Ezra agrees to finally start writing, but there’s a catch: Evie must show him it’s possible to meet and fall in love with someone just like it happens in the movies. So even though she’s not actually trying to fall in love, she starts planning meet-cutes. Spilling a drink on someone? Check. Pretending to be a damsel in distress in the middle of a crowded street? Done. Planning to share a ride with someone she doesn’t know? Okay.

Evie sends Ezra “reports” of all of her meet-cutes but he doesn’t seem to be keeping his end of the deal, which causes both her and her boss to become more frantic. And it’s not easy that Evie’s continued humiliations are often witnessed by Ben and Annette, the friendly father-daughter duo who are both horrified and amused by what she’s doing. (One is horrified, one is amused.)

So can love happen like it does on film? Will Ezra get the script done on time? Will Evie get to be an agent after all? Would Like to Meet was a cute, sometimes-zany, and sweet rom-com that had been sitting on my stack for a long while. It definitely was a fun read!

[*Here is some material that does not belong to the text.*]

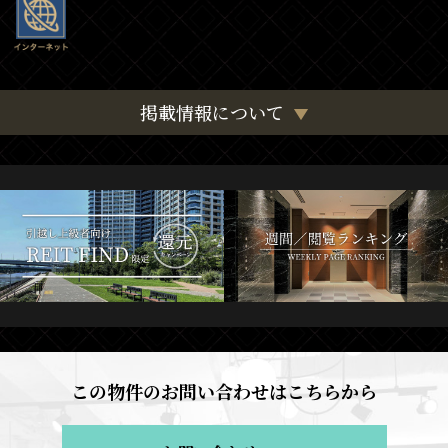
掲載情報について
この物件のお問い合わせはこちらから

Book Review: "The Chandler Legacies" by Abdi Nazemian

The latest YA book from Abdi Nazemian, The Chandler Legacies, is a powerful book about finding your tribe and finding yourself, while coming to terms with some hard truths.

Chandler is an exclusive boarding school in Connecticut. Some students are second-, even third-generation, many raised in worlds of privilege others could only imagine. Amanda Priya “Spence” Spencer is one of those students, but although she is idolized for her beauty and her acting talent, she wants so much more than people expect of her.

Beth is a “townie”—she lives in the town where Chandler is located. She had a horrible first year of school with her roommate, and she hopes this year will give her a fresh start. And Beth’s old roommate, Sarah, would also like to put the memories of that year behind her, for very different reasons.

Ramin left Iran because of the dangers of being gay. Yet he has no idea that a New England boarding school is in some ways no less oppressive a place for a young man who is different. And Freddy, who is training to be an Olympic pole vaulter, is finally having his eyes opened to the hazing culture that exists for anyone who appears weak.

The five students come together in the Circle, an exclusive writing group where they learn to express themselves and their fears through writing. At the same time, as their friendships grow, they are challenged by some hard truths about their school and the secrets it hides, secrets which have proved damaging to many.

I’m a huge fan of Nazemian’s writing, and The Chandler Legacies was based on his own experiences at boarding school. It’s an amazing story about finding friends who become your family, those who give you the chance to be seen and finally see yourself the way you deserve to.

The book does deal with sexual assault, homophobia, and hazing, so it might be triggering for some, but it’s not as difficult a book as I expected. It’s just an incredibly moving book, and I can’t wait to see what Nazemian does next!